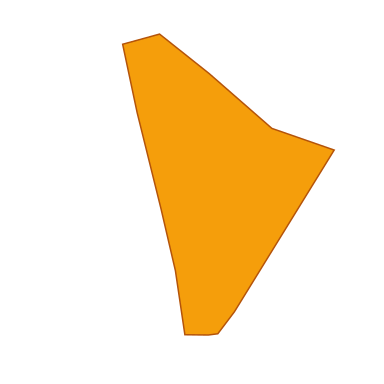 an SVG outline of Micoud, rotated 21°
{"feature_id": "LCA-5083", "entity_name": "Micoud", "entity_type": "Quarter", "adm_level": 1, "iso_a3": "LCA", "parent_name": "Saint Lucia", "parent_adm1": "", "projection": "equal_earth", "projection_center": [-60.927, 13.81], "detail": "fine", "context": "isolated", "style": "filled", "palette": "amber", "viewbox_px": 384, "rotation_deg": 21, "n_neighbors": 0, "source": "natural_earth", "source_scale": "10m", "svg_char_len": 322}
<svg xmlns="http://www.w3.org/2000/svg" viewBox="0 0 384 384"><g transform="rotate(21 192 192)"><path d="M309.7,101.9L274.5,288.7L266.9,315.1L258.4,319.7L236.5,327.8L204.7,271.4L169.1,218.8L112.3,137.5L74.3,78.9L105.1,56.2L165.6,75.3L243.8,104.0L309.7,101.9Z" fill="#f59e0b" stroke="#b45309" stroke-width="1.5"/></g></svg>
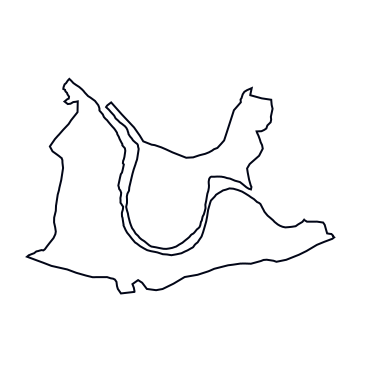 outline of Nag Hammadi, Qina, Egypt, rotated 12°
{"feature_id": "37247803B20461221508658", "entity_name": "Nag Hammadi", "entity_type": "district", "adm_level": 2, "iso_a3": "EGY", "parent_name": "Egypt", "parent_adm1": "Qina", "projection": "natural_earth1", "projection_center": [32.278, 26.068], "detail": "fine", "context": "isolated", "style": "outline", "palette": "ink", "viewbox_px": 384, "rotation_deg": 12, "n_neighbors": 0, "source": "geoboundaries", "source_scale": "gbopen_adm2", "svg_char_len": 5629}
<svg xmlns="http://www.w3.org/2000/svg" viewBox="0 0 384 384"><g transform="rotate(12 192 192)"><path d="M48.5,130.0L52.2,131.8L54.8,130.9L57.2,128.7L59.6,127.9L61.4,127.1L63.3,137.0L63.4,137.8L58.8,147.0L58.5,147.8L57.2,151.2L53.1,157.9L49.7,164.0L49.4,164.4L46.9,168.8L46.0,171.0L44.9,173.6L43.5,177.0L47.1,181.2L47.5,181.4L51.4,183.1L54.5,184.5L56.8,185.7L57.4,185.9L58.6,187.8L59.2,190.3L60.9,195.3L61.3,202.1L61.6,207.5L61.4,215.7L61.5,217.8L61.2,222.6L61.3,224.2L61.8,232.7L61.8,233.4L62.7,238.8L62.5,245.7L63.4,250.4L65.5,255.0L67.0,259.0L67.1,261.7L66.1,265.9L63.3,271.5L61.6,275.0L60.0,278.6L58.8,280.0L56.9,280.1L55.1,281.0L53.9,281.7L52.1,282.5L50.3,284.7L47.9,286.2L46.3,287.3L45.5,287.8L44.1,289.6L54.8,291.2L61.1,292.1L69.9,293.5L86.1,293.7L95.6,295.1L105.9,295.8L112.5,296.0L117.4,294.9L126.6,292.9L130.4,293.3L132.9,293.2L134.8,293.7L136.8,295.6L138.2,299.6L139.6,302.2L143.6,306.0L156.4,301.7L156.4,301.1L155.0,297.7L152.9,294.5L156.1,291.0L157.6,289.4L162.1,291.1L168.0,296.2L177.3,295.5L183.4,293.0L193.0,285.5L202.5,276.7L214.7,271.8L224.3,266.3L225.8,265.3L229.7,262.5L242.5,256.2L247.4,254.5L254.1,252.0L258.4,251.0L264.6,249.9L273.7,245.2L276.1,243.6L279.2,242.7L286.0,242.3L289.1,242.7L292.8,241.1L298.3,238.7L309.7,231.1L316.3,225.9L317.7,224.6L325.2,217.7L331.8,213.2L339.0,208.6L340.5,206.8L339.1,206.0L339.1,205.4L337.1,204.1L335.3,204.3L332.8,204.4L331.4,201.8L329.3,197.8L328.6,196.5L326.6,194.6L325.4,194.7L320.4,195.0L315.5,196.1L310.6,197.1L307.5,196.0L307.4,195.9L306.2,198.3L302.6,201.6L300.5,203.9L297.1,205.2L294.4,206.1L290.7,207.2L287.8,207.2L285.0,206.7L282.6,205.9L279.0,204.1L277.2,202.8L274.3,201.2L270.9,199.4L269.1,198.0L266.9,196.2L265.5,194.4L264.1,192.8L262.9,191.3L261.4,189.5L259.7,188.7L257.8,188.3L254.1,186.1L250.6,184.8L248.6,183.9L244.5,182.4L240.9,181.2L236.3,180.5L231.7,180.2L227.9,180.7L224.8,182.6L222.0,184.0L220.5,185.5L218.3,187.5L216.1,189.7L215.2,191.7L212.3,196.4L212.0,198.7L211.5,206.1L211.9,212.8L212.0,217.9L211.7,222.6L211.2,229.1L210.6,233.6L209.1,237.2L208.0,240.1L206.3,242.1L205.6,243.3L204.6,245.7L203.9,246.4L202.8,247.3L199.8,250.0L197.3,251.8L194.4,254.1L189.7,256.2L185.0,258.1L180.7,258.3L176.4,258.9L170.8,258.3L168.0,258.3L164.3,258.4L160.2,258.2L156.5,257.1L152.6,255.8L148.7,253.9L146.8,253.2L142.8,250.1L139.9,247.6L137.0,245.3L134.9,242.9L133.3,240.7L132.0,239.0L131.8,237.9L131.7,237.8L130.4,234.4L129.4,231.7L128.6,230.4L127.8,227.2L127.8,225.7L127.9,225.0L128.0,223.8L127.9,222.3L127.7,220.7L126.4,219.5L125.2,218.2L124.3,217.4L124.0,215.9L123.8,214.9L123.2,212.8L123.2,210.1L122.9,207.5L121.5,205.3L120.3,204.4L120.0,203.8L119.5,202.6L118.6,201.0L118.6,192.5L118.7,189.4L119.5,187.5L119.6,184.1L119.6,179.3L118.4,178.2L118.3,177.2L118.2,175.7L118.5,174.2L118.6,171.7L118.4,168.5L118.2,165.6L117.3,163.2L114.2,160.9L113.9,159.6L113.4,159.1L112.2,157.7L110.1,155.1L108.9,153.2L107.0,151.1L106.3,149.6L106.0,149.3L103.8,147.1L102.4,145.9L100.8,144.8L98.8,143.3L97.1,142.0L95.0,140.3L94.0,139.4L93.9,139.4L91.9,138.2L90.2,136.9L88.6,134.6L87.6,133.9L86.5,133.0L84.9,131.9L84.3,131.0L84.3,130.1L83.6,128.6L83.4,128.3L82.3,126.6L80.9,125.4L80.3,124.9L78.2,123.1L75.8,122.0L72.9,120.7L70.4,119.8L66.4,117.0L65.0,115.8L63.1,114.5L59.8,112.7L56.1,111.3L53.3,110.1L50.8,108.3L48.5,106.9L47.3,108.9L46.2,111.7L45.0,113.2L44.6,116.0L44.6,116.6L44.7,118.0L46.6,118.5L47.3,119.9L49.2,121.1L49.9,122.4L51.3,123.7L51.9,124.3L52.0,126.3L50.8,127.1L50.2,127.8L49.1,129.3L48.5,130.0ZM91.0,125.1L90.3,126.8L90.9,127.2L93.6,128.8L95.8,130.5L99.9,133.4L102.0,135.9L104.7,137.4L106.9,138.9L109.3,139.9L112.7,141.6L114.5,143.0L115.9,144.7L116.9,146.6L117.2,146.9L117.9,148.6L119.9,150.6L121.9,152.1L123.6,153.8L126.4,155.4L128.5,156.4L129.4,157.5L129.8,158.8L130.9,161.0L131.1,164.2L131.4,169.5L131.5,171.6L131.0,175.5L131.0,176.3L130.3,182.0L130.0,186.5L129.9,190.9L129.8,195.7L129.7,200.5L130.1,203.8L129.2,207.0L129.2,210.0L130.0,212.9L130.7,216.3L130.7,220.3L132.1,223.3L133.7,226.2L134.9,229.2L137.7,234.8L139.1,237.1L140.9,239.8L143.0,241.7L145.5,244.4L148.4,246.1L150.3,247.7L152.5,248.9L155.7,250.1L159.3,252.0L161.4,253.1L163.6,253.8L165.7,253.7L168.3,253.6L171.4,253.6L175.8,253.5L178.7,253.0L181.4,252.0L184.2,250.8L187.9,248.6L190.5,246.0L193.2,243.6L195.8,240.3L197.4,238.4L198.7,236.7L200.0,234.2L200.8,233.3L202.0,232.3L203.0,230.7L203.9,228.9L204.6,227.5L205.5,226.5L206.6,224.9L207.0,222.9L207.0,219.2L207.5,218.0L207.5,214.2L207.8,212.8L208.2,211.7L208.5,208.1L208.6,205.1L208.2,203.5L207.7,201.7L207.7,197.4L207.5,193.5L207.4,190.7L207.4,190.3L207.7,187.6L207.6,184.2L207.2,181.9L206.8,180.8L206.2,178.6L206.1,177.0L206.1,175.5L206.6,174.1L207.4,173.2L208.1,172.9L209.0,172.8L210.4,172.5L213.7,171.6L217.5,170.9L218.4,170.9L220.2,170.8L221.7,170.9L223.2,171.1L226.4,171.0L228.5,171.4L231.6,172.0L236.8,172.3L239.7,173.7L242.0,174.9L244.3,176.1L246.8,177.0L249.1,177.2L249.1,174.7L248.1,173.4L245.3,168.1L242.5,161.5L241.0,157.5L242.6,152.7L243.6,151.3L250.1,142.6L252.2,134.9L250.8,131.6L248.8,129.0L247.4,126.4L246.3,124.7L245.3,123.1L243.3,120.5L242.6,119.3L247.3,118.1L249.8,116.2L251.5,114.4L251.9,111.2L254.4,107.5L254.4,104.8L253.5,102.0L253.5,93.8L251.8,90.2L250.3,85.3L240.8,85.9L228.9,85.2L228.8,84.7L228.8,78.0L224.7,80.9L222.4,83.1L221.3,85.9L220.9,90.0L220.3,91.4L221.1,94.1L216.0,103.3L213.6,126.6L212.7,134.9L210.4,139.0L207.7,143.6L204.6,145.6L203.0,147.4L200.3,149.7L197.0,151.9L191.7,154.5L185.9,157.9L184.7,158.2L179.2,159.7L164.7,157.3L157.7,155.7L152.7,154.7L145.8,153.9L142.7,154.1L133.8,152.6L129.2,147.7L121.9,140.9L107.2,130.7L94.3,121.2L91.8,124.1L91.0,125.1Z" fill="none" stroke="#020617" stroke-width="2"/></g></svg>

PROBLEM STATEMENT: Transcribe the records word for word, beginning with the first line and continuing through the line that contains "outline of Nag", both ends included. Leave the pictures out of your transcription.

FULL RESPONSE:
 an SVG outline of Micoud, rotated 21°
{"feature_id": "LCA-5083", "entity_name": "Micoud", "entity_type": "Quarter", "adm_level": 1, "iso_a3": "LCA", "parent_name": "Saint Lucia", "parent_adm1": "", "projection": "equal_earth", "projection_center": [-60.927, 13.81], "detail": "fine", "context": "isolated", "style": "filled", "palette": "amber", "viewbox_px": 384, "rotation_deg": 21, "n_neighbors": 0, "source": "natural_earth", "source_scale": "10m", "svg_char_len": 322}
<svg xmlns="http://www.w3.org/2000/svg" viewBox="0 0 384 384"><g transform="rotate(21 192 192)"><path d="M309.7,101.9L274.5,288.7L266.9,315.1L258.4,319.7L236.5,327.8L204.7,271.4L169.1,218.8L112.3,137.5L74.3,78.9L105.1,56.2L165.6,75.3L243.8,104.0L309.7,101.9Z" fill="#f59e0b" stroke="#b45309" stroke-width="1.5"/></g></svg>
 outline of Nag Hammadi, Qina, Egypt, rotated 12°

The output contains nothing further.